I agree that specific product configurations shouldn't be in there, but should be in the IT security course, but there's a lot more to secure coding than the ways the language itself can have vulnerabilities. There is also secure design, which needs to be taught somewhere. Not just memory safety, but that you need to encrypt some data, hash other data, and be certain about the security of wherever you've stored it. They need to know how an attacker works so they can add the basic security precautions to their code. They need to know about information leakage so they can prevent having that vulnerability. Many of these things aren't about the tools they're using, but how they write their code.

I was taught all this stuff. Some of it was in security courses which were not mandatory, but at least some of it was included by professors who wanted to do this well. Still, those designing courses would do well to ensure it is there.

I can't really agree there. There are lots of certifications for safety-critical software, as there should be, but there's a difference between licensing people to build something, licensing their product, and licensing everyone who does anything at all similar to it. Licensing the product is what they should be aiming for, and a certification of the people building that product can be a way of making it more likely that the product itself will be acceptable during that process. Trying to require licensing standards for all of programming is likely to end with a bad certification test which is difficult to pass and nonetheless doesn't tell you much about the capabilities of the student.
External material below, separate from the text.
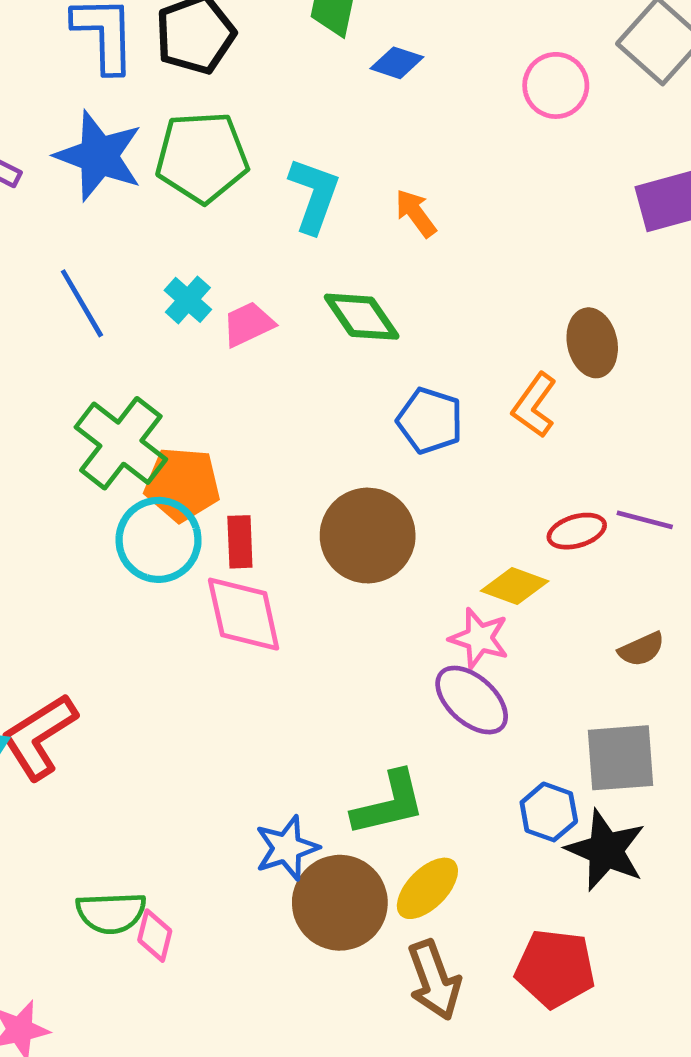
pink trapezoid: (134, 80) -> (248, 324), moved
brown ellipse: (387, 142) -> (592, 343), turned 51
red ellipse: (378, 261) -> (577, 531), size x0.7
This sounds like the "programmers aren't engineers" cliche all over again, a cliche I believe to be flawed. It assumes that all engineers are like civil engineers when this is obviously not the case. The engineers building your consumer electronics don't need to have any more certifications than the programmers writing the code running on those devices or software with a similar level of criticality. They may be held to standards about security for the programmers or not spewing too much radio interference for engineers, but that's checked on the product and, unless it's quite extreme, only when it causes a problem.

I don't mean by this that security shouldn't get more importance in this. I think having security courses is a good idea, if only because I work in security and if I can stop dealing with the basic things people get wrong, that would let me work on more complicated and useful things. We also need to somehow stop people from ignoring all the lessons that get taught in good courses, whether those are about security, maintainability, or efficiency. I just think that adding a certification to this process won't make that happen.
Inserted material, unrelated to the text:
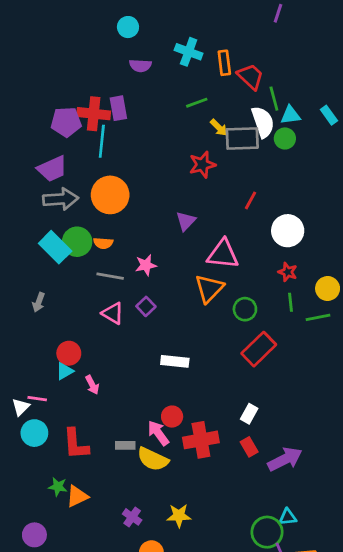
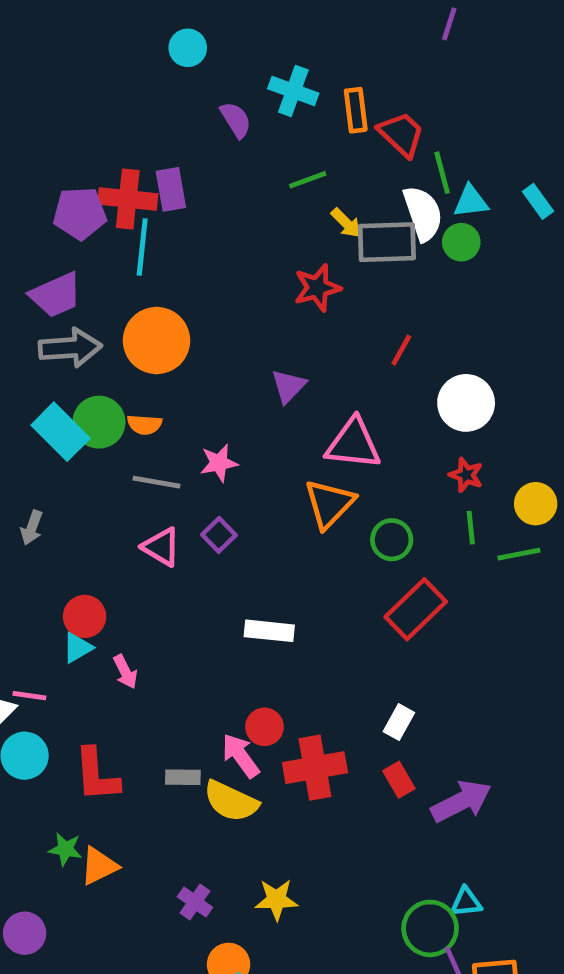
purple semicircle: (140, 66) -> (236, 120), moved, turned -125

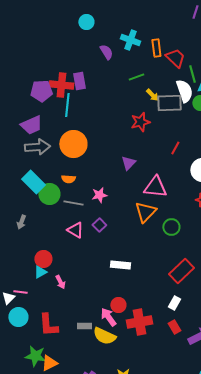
green circle: (99, 422) -> (49, 194), moved
red rectangle: (416, 609) -> (181, 271), moved
green star: (65, 849) -> (35, 356), size x1.5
That's not the structure used by most universities. Usually, there is computer science, which teaches both theoretical and practical programming, and there is IT, which is separate. You don't often get to skip the practical parts when taking computer science, even if you do decide to become a theorist, and if you are pursuing that approach, you'll still find that most of your classmates intend to become programmers. Those are generally the two options. Sometimes, there is a split in computer science where some students take a mostly software approach and some others do a combination of electrical engineering and low-level software, but not always.

I don't know of many universities where you can take a purely theoretical curriculum, nor am I convinced that any of them should run such a program.

Re: You're asking me to quantify Mozilla's market strategy.

I am a trader. I choose which browser to run, paying indirectly by benefiting the organization that makes it. If I use Firefox, I benefit Mozilla by being part of their user base which they monetize in a few different ways. If I use Chrome, I'm benefiting Google by letting them control web standards. If I use Safari, I'm benefiting Apple by having bought one of their products because Safari doesn't run on anything else.

The browser makers are also traders. They provide me a service of value and compete with other browsers to offer useful features. Google provided automatic builtin translation with Google Translate. Firefox provides automatic builtin translation in fewer languages but it runs on my device and doesn't require me to send any data to Google. They are competing.